Westerman’s bill (H.R. 2936) isn’t likely to make it to the floor of the House as written, especially since there’s a clause buried in one earlier section that states: “No amounts may be obligated or expended from the Claims and Judgment Fund of the United States Treasury to pay any fee or other expenses under such sections to any plaintiff related to an action challenging a forest management activity carried out pursuant to this Act.”

In other words, no money for lawyers.

“Some of it is pretty strong,” Boeh admitted with a slight chuckle, “but the arbitration provision can survive because it makes sense, and it’s fair to everyone.”

Meanwhile, another bill is being discussed in the House Natural Resources Committee.

This one (H.R. 3131) was introduced by Rep. Bill Huizenga, R-Mich., with several co-sponsors — including Idaho Rep.
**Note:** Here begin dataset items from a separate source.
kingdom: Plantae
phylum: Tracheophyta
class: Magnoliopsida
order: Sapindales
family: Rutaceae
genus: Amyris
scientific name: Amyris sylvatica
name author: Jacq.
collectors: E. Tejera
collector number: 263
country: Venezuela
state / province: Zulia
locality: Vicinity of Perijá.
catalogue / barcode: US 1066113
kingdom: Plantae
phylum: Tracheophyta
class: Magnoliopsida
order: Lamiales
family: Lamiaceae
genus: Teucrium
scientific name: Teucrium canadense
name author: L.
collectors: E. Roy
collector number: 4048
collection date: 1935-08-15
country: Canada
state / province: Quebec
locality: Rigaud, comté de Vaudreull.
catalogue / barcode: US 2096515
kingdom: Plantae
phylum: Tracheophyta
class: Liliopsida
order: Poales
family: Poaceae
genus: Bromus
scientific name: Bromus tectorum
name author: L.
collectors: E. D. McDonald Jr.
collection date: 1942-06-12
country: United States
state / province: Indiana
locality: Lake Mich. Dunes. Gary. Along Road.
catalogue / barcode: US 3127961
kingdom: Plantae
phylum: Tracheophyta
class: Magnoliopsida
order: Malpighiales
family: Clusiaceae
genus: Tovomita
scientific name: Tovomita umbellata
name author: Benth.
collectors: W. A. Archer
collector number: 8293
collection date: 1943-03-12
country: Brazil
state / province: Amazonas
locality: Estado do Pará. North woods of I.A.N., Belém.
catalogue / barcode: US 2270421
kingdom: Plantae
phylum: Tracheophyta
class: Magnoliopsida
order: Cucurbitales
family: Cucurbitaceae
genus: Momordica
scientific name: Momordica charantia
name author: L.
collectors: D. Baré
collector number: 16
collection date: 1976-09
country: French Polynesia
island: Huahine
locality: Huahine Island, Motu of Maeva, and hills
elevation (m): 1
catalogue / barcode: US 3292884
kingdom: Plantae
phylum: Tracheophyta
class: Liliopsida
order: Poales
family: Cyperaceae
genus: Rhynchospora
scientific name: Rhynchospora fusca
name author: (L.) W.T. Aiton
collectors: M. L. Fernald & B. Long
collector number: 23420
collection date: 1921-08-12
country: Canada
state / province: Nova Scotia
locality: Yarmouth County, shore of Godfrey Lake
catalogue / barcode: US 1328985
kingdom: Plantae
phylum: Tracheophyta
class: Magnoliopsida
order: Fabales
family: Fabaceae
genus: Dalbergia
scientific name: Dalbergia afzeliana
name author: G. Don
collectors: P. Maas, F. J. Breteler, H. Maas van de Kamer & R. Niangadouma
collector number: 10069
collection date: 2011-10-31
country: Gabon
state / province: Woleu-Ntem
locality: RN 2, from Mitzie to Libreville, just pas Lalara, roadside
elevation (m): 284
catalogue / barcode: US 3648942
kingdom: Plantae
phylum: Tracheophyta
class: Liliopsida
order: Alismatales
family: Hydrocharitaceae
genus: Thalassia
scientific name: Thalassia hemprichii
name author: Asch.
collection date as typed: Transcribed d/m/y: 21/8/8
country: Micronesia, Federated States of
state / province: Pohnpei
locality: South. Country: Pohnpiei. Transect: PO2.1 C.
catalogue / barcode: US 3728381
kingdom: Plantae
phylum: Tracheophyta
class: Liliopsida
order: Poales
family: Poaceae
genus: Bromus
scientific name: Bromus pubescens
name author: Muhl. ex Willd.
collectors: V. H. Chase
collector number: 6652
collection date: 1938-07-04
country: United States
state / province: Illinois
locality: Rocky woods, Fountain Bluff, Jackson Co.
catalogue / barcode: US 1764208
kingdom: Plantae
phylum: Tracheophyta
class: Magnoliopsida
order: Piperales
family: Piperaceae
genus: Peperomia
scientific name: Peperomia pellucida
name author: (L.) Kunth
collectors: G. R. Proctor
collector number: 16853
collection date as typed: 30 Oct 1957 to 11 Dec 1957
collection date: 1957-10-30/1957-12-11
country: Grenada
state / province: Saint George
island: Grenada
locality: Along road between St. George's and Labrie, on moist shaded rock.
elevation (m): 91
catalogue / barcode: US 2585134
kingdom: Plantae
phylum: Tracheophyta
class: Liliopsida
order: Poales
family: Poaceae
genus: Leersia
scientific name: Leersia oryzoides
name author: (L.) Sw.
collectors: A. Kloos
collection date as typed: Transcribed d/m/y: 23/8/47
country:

Raul Labrador.

Despite a long title — Endangered Species Litigation Reasonableness Act — the bill is pretty straightforward.

Basically, it intends to bring ESA lawsuits into line with other provisions of the Equal Access to Justice Act (EAJA).

That act allows the prevailing party to collect reasonable attorneys’ fees in any litigation against the federal government.

But the EAJA also caps those fees at $125 per hour, “unless the court determines that an increase in the cost of living or a special factor, such as the limited availability of qualified attorneys for the proceedings involved, justifies a higher fee.”

However, the Endangered Species Act, passed in 1973, places no cap on hourly attorneys’ fees and does not require a litigant to prevail in order to recover those fees.

As a result, lawyers in some ESA cases have been paid $750 per hour. These special interest attorneys representing environmental groups argue that their expertise is specialized enough to justify substantial, uncapped fees.

Huizenga’s measure, however, would require ESA litigants to abide by the same rules as others bringing suit against the federal government — requiring plaintiffs to prevail to request fees — as well as setting that $125 per hour cap on their attorneys’ work.

The Huizinga bill doesn’t pass muster with the Center for Cultural Diversity, either.

“We strongly oppose H.R. 3131. The $125 cap on legal fees is not enough for most legal markets to ensure that everyone that can afford to challenge the government on both sides of an issue are able to retain legal counsel,” said Brett Hartl, director of government affairs with the Center for Biological Diversity. “This is just another barrier to court access. Even Republicans have acknowledged in unrelated legislation that caps should be raised and that the proper standard should be reasonable fees as determined by the judge.”

Either of these bills currently in the Natural Resources Committee, some combined version or another, similar bill would dramatically change things in all facets of the timber industry.

“There’s a definite sense of optimism with this administration,” Keough said. “Clearly there’s a mood for reigning in frivolous lawsuits that can be costly for no reason.

“Without all of the wasted time, we wouldn’t have wood rotting so that it can’t be sold.

“Arbitration is the right answer. Judges shouldn’t be making land management decisions. It’s not their area of expertise.”

However the bill or bills ultimately are worded, both Boeh and Keough agreed that sometime in the near future, undeserved paydays for some bogus “environmental” groups and their attorneys could be over.

“Finally,” Boeh said, “we may have something fair for everyone.”